Dear Doctors: Stay Focused on your Goal

I recently shared here the story of his recent eye exam. To briefly recap, this office (which has in his files a fairly extensive list of his diagnoses) has a nurse-type person come in to do the initial exam, then the doctor comes in after. The not-doctor person asked T to identify the letters, and he could not. It became unclear whether he couldn’t see them or whether he couldn’t name them – so I asked her if we could switch to shapes. She refused because “he did letters last year.”

And yes, he did do letters last year. But he’s been struggling with it this fall. Can he not remember? Can he not get his brain to make his mouth say the thing? Is he just worried that he’ll say the wrong thing and that makes it impossible to say anything? I don’t know. His brain is a total mystery some days. But, regardless, the provider digging in her heels and insisting that he could do it when he obviously wasn’t going to be able to wasn’t helping at all.

She huffed off with “I’ll let the doctor deal with it.” The doctor came in, tried twice, then I asked him if he could see the letter but couldn’t tell us its name and he nodded, and she said “oh! ok. Here!” and handed him a sheet of paper with the letters on it so he could point to the letter instead of saying it.

Perfect.

So easy.

What was the difference? The eye doctor was focused on her goal – determining T’s ability to see. The nurse person was focused on following her routine (and possibly NOT “giving in” to “stubborn kids”).

Things go better when you stay focused on your goal.

The goal of this appointment was to figure out what he can and cannot see, not to test his knowledge of the alphabet. What’s the best and easiest way to achieve that goal? Is it to insist he identify letters? Or is it to use any of the easy workarounds you have?

Even if you believe with all your heart that he CAN identify letters, does making letter identification into the central issue of the appointment actually achieve your goal of determining his visual acuity?

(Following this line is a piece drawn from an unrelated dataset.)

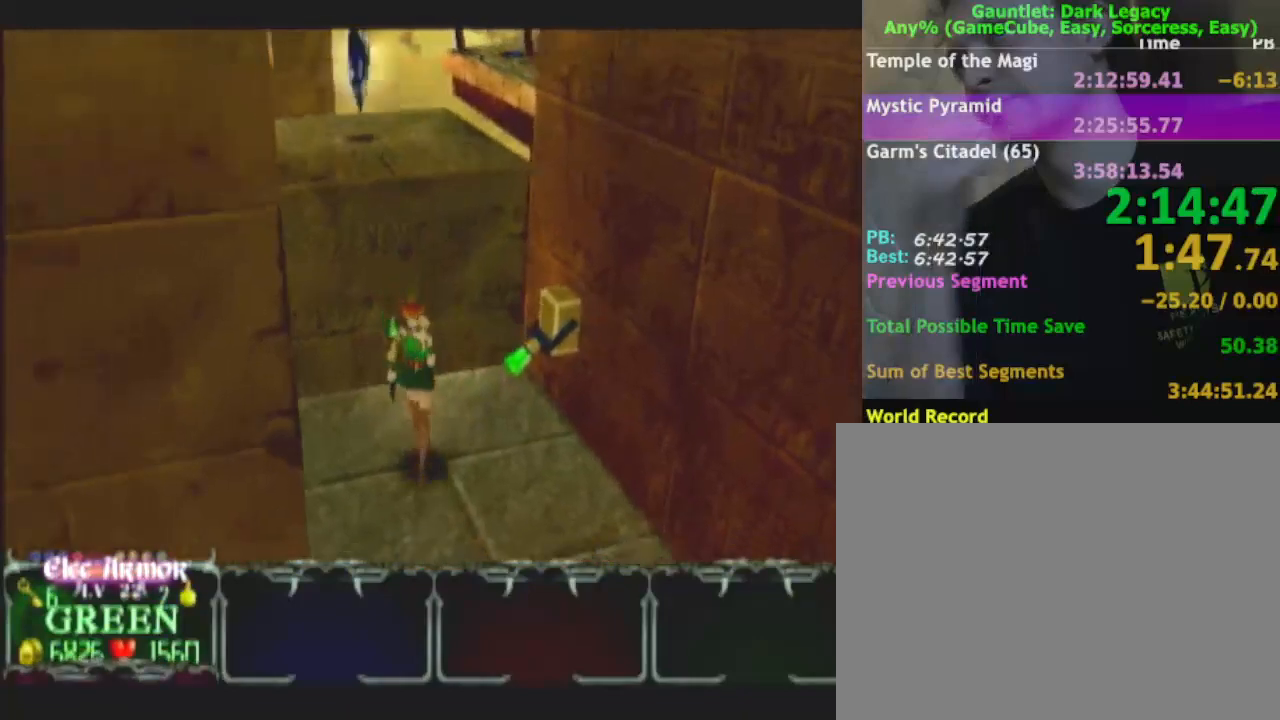
{"buttons": [], "left_stick": "down", "right_stick": "center", "button_events": []}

I’m going to tell you another story now. This one’s about speech therapy. T worked with a handful of speech therapists over the years and we weren’t ever really happy with any of them, but I couldn’t put my finger on exactly why. Then we met his current speech therapist and I understood. This speech therapist knows what her goal is and works to achieve that goal, without ALSO making him work on other hard things.

His previous speech therapist was trying to have him do things like touch a dot for each syllable – except 1:1 correspondence is ALSO hard for him, so this was like “work on this hard thing while also doing another hard thing” and we never got any results from it. (Imagine trying to learn to play the flute while ALSO having to stand on one foot on a balance beam.) Another one had him pairing gross motor with some of his exercises – and T’s a kid who has motor planning issues, so PLANNED gross motor movement requires his entire brain. That doesn’t leave much room for the speech therapy goal to be achieved.

The current speech therapist just moves on right away when something she wanted to try is just too hard – not because she doesn’t believe he can do the thing, but because she recognizes that spending her time working on motor skills (or whatever) does NOT achieve her goals of working on the speech skills. He made so much more progress with her in 12 sessions than he did in several years with other therapists.

Stay focused on your goal and minimize unnecessary obstacles.